Initial standalone memabra release

2026-04-15 11:06:05 +08:00
commit 58f9f221b1
464 changed files with 30256 additions and 0 deletions
--- a/docs/DEMO.md
+++ b/docs/DEMO.md
@@ -0,0 +1,148 @@
+# Demo
+
+memabra now has a polished wrap-up workflow in addition to the lower-level demo app.
+
+## Quick run
+
+If you installed the repo in editable mode, prefer the dedicated CLI command:
+
+```bash
+source venv/bin/activate
+memabra
+```
+
+The legacy developer entrypoint still works too:
+
+```bash
+source venv/bin/activate
+python -m src.memabra.cli
+```
+
+This runs the online-learning loop: it seeds demo tasks, trains a challenger router, evaluates it against a benchmark suite, promotes it if thresholds are met, and prints a JSON report.
+
+You can override the default artifact directory and minimum trajectory threshold:
+
+```bash
+source venv/bin/activate
+memabra run --base-dir /custom/artifacts --min-new-trajectories 5
+```
+
+You can also enable episodic retrieval by rebuilding the case index from saved trajectories:
+
+```bash
+source venv/bin/activate
+memabra run --rebuild-case-index
+```
+
+You can check system status, list versions, or roll back without running a learning cycle:
+
+```bash
+source venv/bin/activate
+memabra status
+memabra version list
+memabra version rollback 20260414-123456
+```
+
+If you want operator-friendly output instead of raw JSON, use `--format text`:
+
+```bash
+source venv/bin/activate
+memabra status --format text
+memabra version list --format text
+memabra version rollback 20260414-123456 --format text
+memabra run --dry-run --format text
+```
+
+The text formatter is aimed at operators: status output includes the latest report timing/outcome, version listings highlight the currently active router version, and workflow output is grouped into summary/baseline/challenger/deltas/decision sections with normalized yes/no and fixed-precision metrics.
+
+You can also call it programmatically:
+
+```bash
+source venv/bin/activate
+python - <<'PY'
+from src.memabra.cli import run_online_learning_workflow
+result = run_online_learning_workflow()
+print(result)
+PY
+```
+
+The online-learning workflow will:
+1. build a demo app
+2. seed example tasks (if no trajectories exist yet)

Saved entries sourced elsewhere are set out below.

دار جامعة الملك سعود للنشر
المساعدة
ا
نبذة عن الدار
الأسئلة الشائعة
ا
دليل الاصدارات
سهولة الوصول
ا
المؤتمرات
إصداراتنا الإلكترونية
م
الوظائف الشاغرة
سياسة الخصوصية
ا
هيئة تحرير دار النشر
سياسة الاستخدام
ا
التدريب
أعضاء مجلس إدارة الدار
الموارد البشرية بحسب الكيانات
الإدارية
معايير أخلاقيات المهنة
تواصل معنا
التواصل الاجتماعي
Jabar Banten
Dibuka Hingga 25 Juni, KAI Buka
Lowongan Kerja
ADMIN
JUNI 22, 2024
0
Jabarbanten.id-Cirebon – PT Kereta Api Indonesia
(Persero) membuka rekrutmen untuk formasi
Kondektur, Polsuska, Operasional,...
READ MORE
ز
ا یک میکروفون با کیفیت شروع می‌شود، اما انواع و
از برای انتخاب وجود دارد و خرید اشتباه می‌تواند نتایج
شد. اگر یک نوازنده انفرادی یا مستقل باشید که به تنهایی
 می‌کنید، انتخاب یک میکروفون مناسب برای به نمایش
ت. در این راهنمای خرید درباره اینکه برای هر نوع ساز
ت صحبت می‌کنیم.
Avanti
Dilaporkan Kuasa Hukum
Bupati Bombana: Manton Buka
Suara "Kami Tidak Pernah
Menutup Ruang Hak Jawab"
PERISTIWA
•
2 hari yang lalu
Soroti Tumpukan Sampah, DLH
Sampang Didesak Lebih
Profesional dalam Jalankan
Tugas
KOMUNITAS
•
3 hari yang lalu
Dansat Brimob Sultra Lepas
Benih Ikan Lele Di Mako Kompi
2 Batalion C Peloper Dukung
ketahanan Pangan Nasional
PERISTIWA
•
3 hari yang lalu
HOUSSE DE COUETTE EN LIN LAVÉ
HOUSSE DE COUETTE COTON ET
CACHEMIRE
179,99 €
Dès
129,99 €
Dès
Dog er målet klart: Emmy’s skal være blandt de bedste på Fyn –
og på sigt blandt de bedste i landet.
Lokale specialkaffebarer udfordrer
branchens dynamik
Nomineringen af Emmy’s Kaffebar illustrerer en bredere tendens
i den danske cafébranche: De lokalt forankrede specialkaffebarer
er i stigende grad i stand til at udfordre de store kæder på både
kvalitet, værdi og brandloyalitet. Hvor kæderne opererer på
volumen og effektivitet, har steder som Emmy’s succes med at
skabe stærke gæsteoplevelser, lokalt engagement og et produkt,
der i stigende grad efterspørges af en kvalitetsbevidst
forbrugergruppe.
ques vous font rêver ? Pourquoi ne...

+3. run one online-learning cycle
+4. train a challenger router
+5. evaluate it against the baseline on a fixed benchmark suite
+6. promote it only if the promotion policy accepts
+7. persist a training report under `training-reports/`
+8. print a JSON report
+
+## Python API
+
+```python
+from src.memabra.cli import run_wrapup_workflow, run_online_learning_workflow
+
+# Legacy wrap-up demo
+result = run_wrapup_workflow()
+print(result)
+
+# Safe online-learning loop with benchmark-gated promotion
+result = run_online_learning_workflow()
+print(result)
+```
+
+## Lower-level demo app
+
+You can still drive the app manually:
+
+```bash
+source venv/bin/activate
+python - <<'PY'
+from src.memabra.app import build_demo_app
+app = build_demo_app()
+
+for prompt in [
+    'Use my telegram preference for this answer.',
+    'Check the current system status.',
+    'Deploy this service with the usual workflow.',
+]:
+    trajectory = app.run_task(prompt, channel='telegram', user_id='oza')
+    print(prompt)
+    print(trajectory['decisions'][0]['decision_type'], trajectory['outcome']['status'], trajectory['reward']['total'])
+    print([event['event_type'] for event in trajectory['events']])
+    print('---')
+
+print(app.replay_summary())
+PY
+```
+
+## Output locations
+
+By default the workflows write to:
+- `docs/projects/memabra/demo-artifacts/trajectories/`
+- `docs/projects/memabra/demo-artifacts/memories/`
+- `docs/projects/memabra/demo-artifacts/router-versions/`
+- `docs/projects/memabra/demo-artifacts/training-reports/`
+
+## What this proves
+
+The alpha is able to demonstrate the whole loop:
+- retrieval
+- routing
+- execution
+- persistence
+- replay
+- training
+- evaluation
+- router versioning
+- benchmark-gated promotion
+- auditable training reports
+
+## Limits
+
+This is still an alpha:
+- learning is lightweight, not a deep model
+- storage is JSON-file based
+- promotion policy thresholds are manually configured
+- tool/skill integration is still narrower than a production agent platform
+
+But it is now a safe, self-improving alpha, not just a pile of modules.